Once your yogurt has strained to the consistency you desire, you can flavor it with vanilla, honey, or any other flavors you like. I usually strain my yogurt all day or overnight for an extra thick consistency. My yogurt maker has a bowl that catches the whey. I dump out the whey (or save it) and then flavor my yogurt, without having to dirty up another dish. After I flavor and sweeten it a bit, then it's ready to dish up into storage containers or individual jars. Sometimes I also like to stir in jam or fruit.
📖 Recipe
Instant Pot Greek Yogurt From an Heirloom Starter
Ingredients
- 3 quarts of milk
- 6 tablespoons yogurt from heirloom starter*
- Optional: 1 teaspoon vanilla extract
- Optional: ¼ cup of honey
Instructions
- Pour 3 quarts of milk into an instant pot. If you have an Instant Pot Duo, then hit the yogurt setting and adjust to "boil." The milk needs to heat up to between 165-180 degrees Fahrenheit, which this setting accomplishes. It will beep when it is finished. Now your milk is pasteurized.

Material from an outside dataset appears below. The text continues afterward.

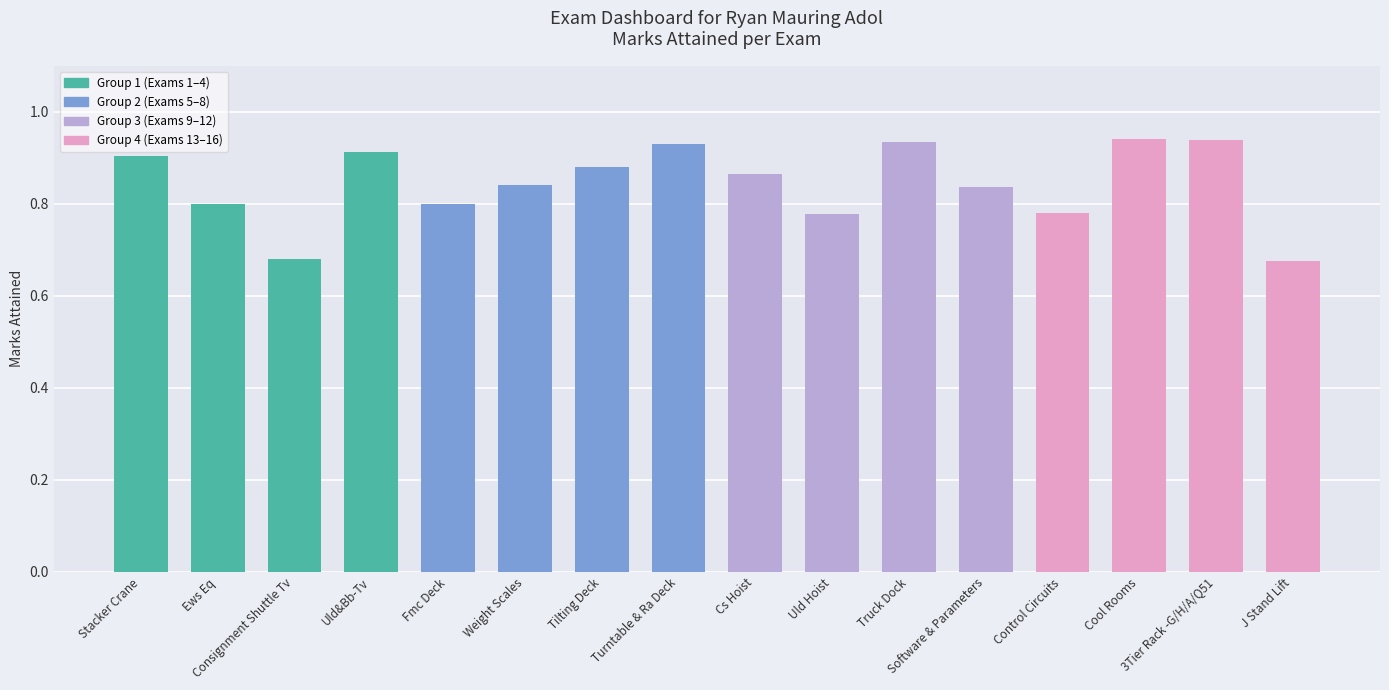

The chart shows a value of 0.8 at Uld Hoist. True or false?

True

- Use pot holders to remove the inner pot from your instant pot and set on the counter to cool down until the milk reaches 110 degrees Fahrenheit. Use a candy thermometer to check the temperature of the milk.
- Skim off any milk skin that has formed. Then ladle about a cup of milk from the inner pot into a bowl. Whisk 6 tablespoons of yogurt into the cup of milk and then pour it back into the inner pot and stir.
- Place your inner pot into the instant pot and hit the yogurt function button. Then hit the adjust button until 8:00 appears. You can adjust up or down, but will want a minimum of 6 hours before you check the pot to see if the yogurt has set. It is done when it pulls away from the side of the pot if you tilt it slightly.
- Important step: Remove 6 tablespoons of plain yogurt and refrigerate for your next batch that you will need to make in a week, if you want to keep your heirloom starter going indefinitely.
- Pour yogurt into a greek yogurt strainer, over a cheese-cloth lined strainer or in a nut-milk bag. Let the liquid that strains out is called whey. It is full of probiotics and protein and can be used in smoothies or to replace the water content in baked goods. To be honest, I usually just toss mine because I find that no one ends up using it.
- If desired, stir in vanilla and honey. Sometimes I also like to stir in jam or fruit.